Redakcja, Boxing News Online

2018-02-10

Ben Davison, nowy trener Tysona Fury'ego (25-0, 18 KO), spekuluje, że w ewentualnej bezpośredniej potyczce groźniejszy niż Anthony Joshua (20-0, 20 KO) dla jego podopiecznego byłby Deontay Wilder (39-0, 38 KO).

Joshua 31 marca do swoich pasów WBA i IBF spróbuje dorzucić jeszcze ten w wersji WBO. Ale musi uporać się z twardym Josephem Parkerem (24-0, 18 KO). Cztery tygodnie wcześniej Wilder w siódmej obronie tytułu spotka się z unikanym raczej przez innych Luisem Ortizem (28-0, 24 KO). Do końca roku wszystkie trofea powinny należeć już tylko do jednego, prawdziwego championa. A wtedy naturalnym rywalem dla zunifikowanego mistrza będzie właśnie Fury, który z tygodnia na tydzień zrzuca zbędne kilogramy. Powrót "Króla Cyganów" planowany jest wstępnie na przełomie kwietnia i maja.

- Wszyscy chcieliby, by Tyson z marszu zaatakował tego najlepszego, ale fajnie by było, gdyby mógł stoczyć wcześniej jakieś trochę łatwiejsze walki. Trzy, może nawet cztery, zanim znów zaatakuje numer jeden. Tyson nawet przed przerwą był w ostatnich latach mało aktywny, tocząc dwie, czasem nawet jedną walkę rocznie.
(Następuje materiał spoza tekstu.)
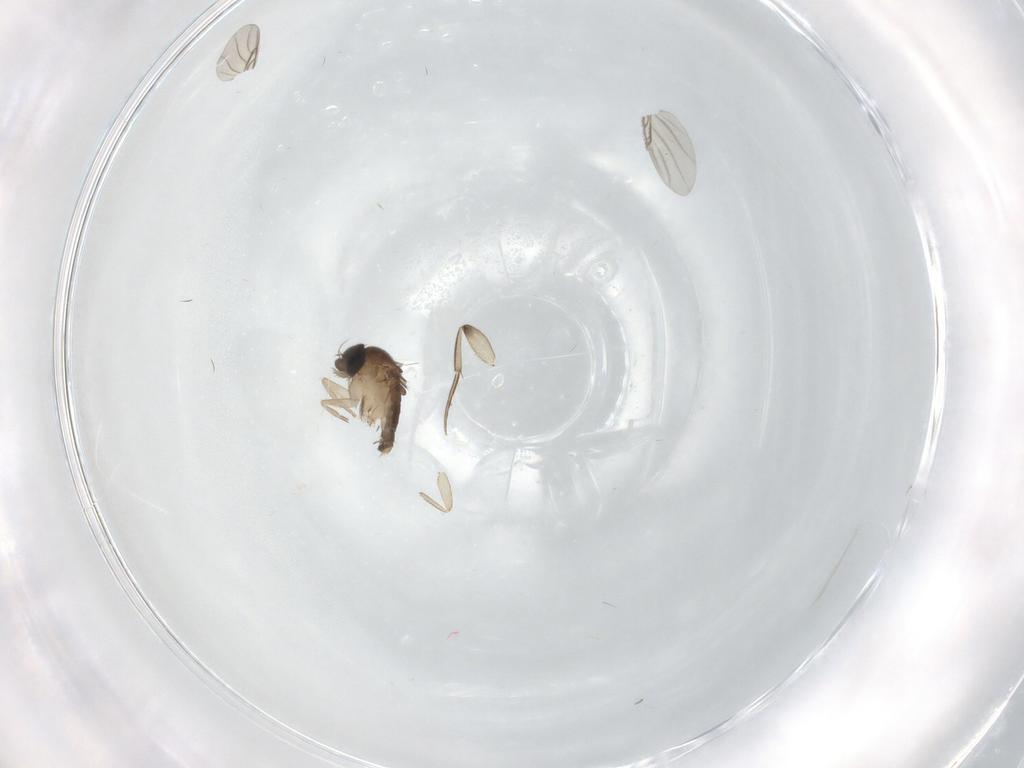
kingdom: Animalia
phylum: Arthropoda
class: Insecta
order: Diptera
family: Phoridae
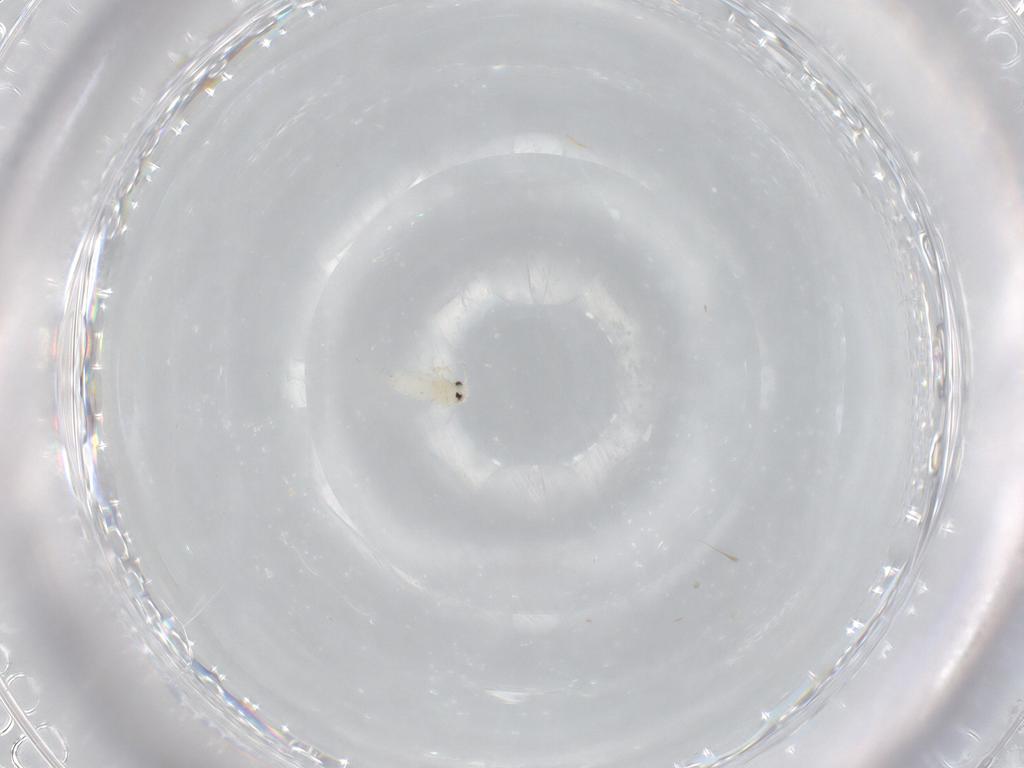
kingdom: Animalia
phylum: Arthropoda
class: Insecta
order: Hemiptera
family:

Duża aktywność utrzyma go w formie, a on teraz tego bardzo potrzebuje. A kiedy już przyjdzie czas na największe pojedynki, moim zdaniem Wilder będzie trudniejszym rywalem dla mojego zawodnika niż Joshua. Deontay, w przeciwieństwie do Anthony'ego, dobrze radzi sobie w defensywie nawet wtedy, gdy wywiera się na nim sporą presję. Pokazał to na przykład w starciu z Johannem Duhaupas. Nie panikował, pozostawał zrelaksowany i boksował z dystansu, wykorzystując zasięg ramion i szybkość swoich rąk. Styl robi walkę i według mnie styl Wildera będzie dla Tysona trudniejszy niż Joshuy - uważa szkoleniowiec Fury'ego.